With the increasing number of satellites, there is a progressively higher demand for accurate surveillance and collision risk analysis systems. Most of the space situational awareness domain depends today on ground-based telescopes and radar sensors, which have the disadvantage of being highly constrained in terms of their potential geographic positions. A more versatile approach may instead be the use of a constellation of spacecraft carrying space-based sensors that can cover any desired orbital region allowing for complete coverage of the orbiting population, enabling a more accurate orbit estimation and consequent collision risk analysis. This work investigates the optimal orbital configurations of a LEO constellation of satellites carrying optical sensors when these are used for the orbit estimation and the conjunction assessment of resident space objects.
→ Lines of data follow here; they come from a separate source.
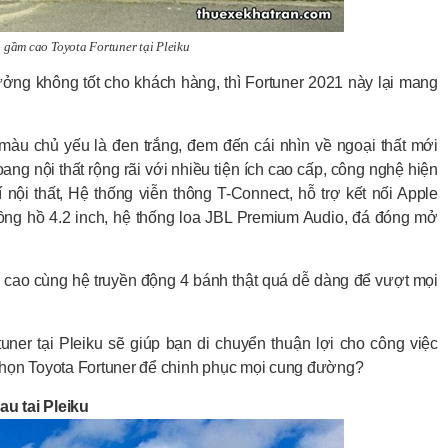
 gầm cao Toyota Fortuner tại Pleiku
ởng không tốt cho khách hàng, thì Fortuner 2021 này lại mang
 màu chủ yếu là đen trắng, đem đến cái nhìn về ngoại thất mới
ng nội thất rộng rãi với nhiều tiện ích cao cấp, công nghệ hiện
 nội thất, Hệ thống viễn thông T-Connect, hỗ trợ kết nối Apple
đồng hồ 4.2 inch, hệ thống loa JBL Premium Audio, đá đóng mở
m cao cùng hệ truyền động 4 bánh thật quá dễ dàng để vượt mọi
uner tại Pleiku sẽ giúp bạn di chuyển thuận lợi cho công việc
họn Toyota Fortuner để chinh phục mọi cung đường?
u tai Pleiku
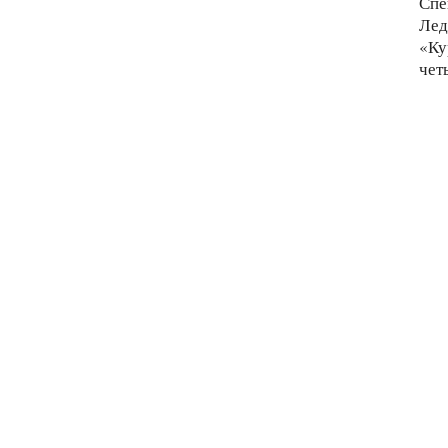
Спе
Лед
«Ку
чет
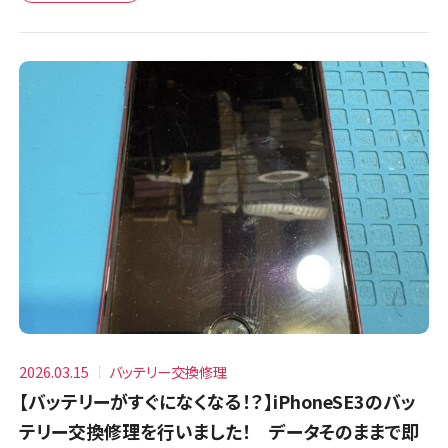
2026.03.15
バッテリー交換修理
【バッテリーがすぐになくなる！？】iPhoneSE3のバッ
テリー交換修理を行いました！ データそのままで即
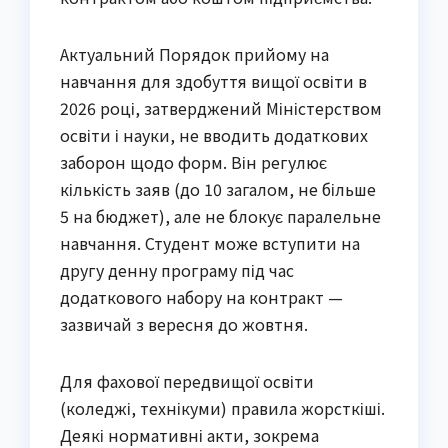
Актуальний Порядок прийому на
навчання для здобуття вищої освіти в
2026 році, затверджений Міністерством
освіти і науки, не вводить додаткових
заборон щодо форм. Він регулює
кількість заяв (до 10 загалом, не більше
5 на бюджет), але не блокує паралельне
навчання. Студент може вступити на
другу денну програму під час
додаткового набору на контракт —
зазвичай з вересня до жовтня.
Для фахової передвищої освіти
(коледжі, технікуми) правила жорсткіші.
Деякі нормативні акти, зокрема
Collision risk assessment is performed through covariance analysis using unscented transform techniques and unscented Kalman filtering and assessed using Monte Carlo analysis. The optimal configuration of the constellation is found using nonlinear optimization techniques, maximizing the performance in terms of estimation accuracy, number of detected conjunction events, and probability of collision over short and long-term periods. Different requirements and drivers will be considered and traded off in the analysis, including specific orbital regions to be covered by the system, different capabilities of the optical instruments, and lead time on the detection and transfer of the eventual warnings to ground stations. The outcome of the study will be the set of optimal orbital configurations of the constellation for an increasing number of constellation satellites and the given population of LEO target satellites. The results thus obtained will inform on how to optimally deploy constellations of satellites carrying optical sensors for surveillance and collision assessment of uncooperative spacecraft and on the effect that the number of constellation satellites has on performance.